▶ **WHAT YOU HAVE TO DO**: Read through the listing below and return only the lines containing "December".

════════════════

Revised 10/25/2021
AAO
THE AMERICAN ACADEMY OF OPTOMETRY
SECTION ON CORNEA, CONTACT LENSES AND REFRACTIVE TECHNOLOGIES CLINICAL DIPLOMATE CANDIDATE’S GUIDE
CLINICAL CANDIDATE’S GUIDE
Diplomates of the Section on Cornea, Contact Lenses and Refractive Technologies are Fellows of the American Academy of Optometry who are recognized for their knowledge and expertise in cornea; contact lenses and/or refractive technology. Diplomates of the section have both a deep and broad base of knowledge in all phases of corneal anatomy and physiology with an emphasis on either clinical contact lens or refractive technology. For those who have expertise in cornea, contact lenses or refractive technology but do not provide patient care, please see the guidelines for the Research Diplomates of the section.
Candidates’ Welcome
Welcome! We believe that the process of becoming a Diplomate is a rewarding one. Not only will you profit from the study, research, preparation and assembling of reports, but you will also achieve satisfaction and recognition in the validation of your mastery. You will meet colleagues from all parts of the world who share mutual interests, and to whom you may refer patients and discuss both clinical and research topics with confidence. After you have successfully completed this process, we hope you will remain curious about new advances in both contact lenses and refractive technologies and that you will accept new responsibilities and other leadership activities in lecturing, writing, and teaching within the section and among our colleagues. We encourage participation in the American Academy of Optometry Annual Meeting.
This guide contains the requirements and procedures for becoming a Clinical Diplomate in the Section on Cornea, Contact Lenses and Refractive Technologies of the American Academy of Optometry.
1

════════════════

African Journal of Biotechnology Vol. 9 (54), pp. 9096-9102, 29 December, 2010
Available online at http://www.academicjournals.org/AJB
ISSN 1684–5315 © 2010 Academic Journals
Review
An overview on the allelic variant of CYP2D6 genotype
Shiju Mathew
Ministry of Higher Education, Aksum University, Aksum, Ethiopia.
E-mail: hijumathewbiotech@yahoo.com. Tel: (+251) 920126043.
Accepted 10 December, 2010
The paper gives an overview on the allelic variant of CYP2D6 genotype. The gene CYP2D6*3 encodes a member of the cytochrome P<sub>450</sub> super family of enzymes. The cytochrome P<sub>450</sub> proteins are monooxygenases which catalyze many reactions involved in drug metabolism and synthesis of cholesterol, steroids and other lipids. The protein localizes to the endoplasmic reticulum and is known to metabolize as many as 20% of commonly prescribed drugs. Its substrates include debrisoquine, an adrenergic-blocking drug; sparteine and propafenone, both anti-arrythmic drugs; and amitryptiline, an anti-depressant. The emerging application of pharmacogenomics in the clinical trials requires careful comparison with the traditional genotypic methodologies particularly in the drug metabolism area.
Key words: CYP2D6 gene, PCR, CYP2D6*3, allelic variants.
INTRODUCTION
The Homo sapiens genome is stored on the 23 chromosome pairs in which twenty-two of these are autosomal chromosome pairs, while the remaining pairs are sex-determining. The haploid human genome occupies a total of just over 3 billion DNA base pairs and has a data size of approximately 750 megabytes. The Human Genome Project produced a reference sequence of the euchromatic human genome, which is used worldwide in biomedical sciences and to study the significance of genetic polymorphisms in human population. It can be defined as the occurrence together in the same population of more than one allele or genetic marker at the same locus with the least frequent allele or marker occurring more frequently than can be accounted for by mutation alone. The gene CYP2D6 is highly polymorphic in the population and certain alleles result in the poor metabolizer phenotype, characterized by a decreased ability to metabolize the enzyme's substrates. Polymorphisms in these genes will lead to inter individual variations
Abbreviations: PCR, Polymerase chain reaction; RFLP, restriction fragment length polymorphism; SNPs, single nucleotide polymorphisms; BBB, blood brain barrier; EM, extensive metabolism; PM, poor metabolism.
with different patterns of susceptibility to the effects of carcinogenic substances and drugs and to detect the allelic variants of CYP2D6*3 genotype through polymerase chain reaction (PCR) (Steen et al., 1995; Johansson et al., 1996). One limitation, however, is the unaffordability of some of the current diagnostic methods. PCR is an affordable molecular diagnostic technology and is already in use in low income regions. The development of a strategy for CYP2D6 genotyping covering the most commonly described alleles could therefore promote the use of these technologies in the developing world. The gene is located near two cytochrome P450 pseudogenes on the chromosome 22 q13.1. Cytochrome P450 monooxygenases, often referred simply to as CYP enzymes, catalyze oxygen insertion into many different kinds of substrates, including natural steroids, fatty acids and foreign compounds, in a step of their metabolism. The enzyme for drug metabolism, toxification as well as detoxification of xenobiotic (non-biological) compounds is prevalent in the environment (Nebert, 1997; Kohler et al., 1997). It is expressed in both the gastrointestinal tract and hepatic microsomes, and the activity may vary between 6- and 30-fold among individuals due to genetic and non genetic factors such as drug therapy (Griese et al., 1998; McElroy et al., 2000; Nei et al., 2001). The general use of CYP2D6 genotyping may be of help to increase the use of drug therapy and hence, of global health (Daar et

════════════════

▶ **SOLVED EXERCISE**:
African Journal of Biotechnology Vol. 9 (54), pp. 9096-9102, 29 December, 2010
Accepted 10 December, 2010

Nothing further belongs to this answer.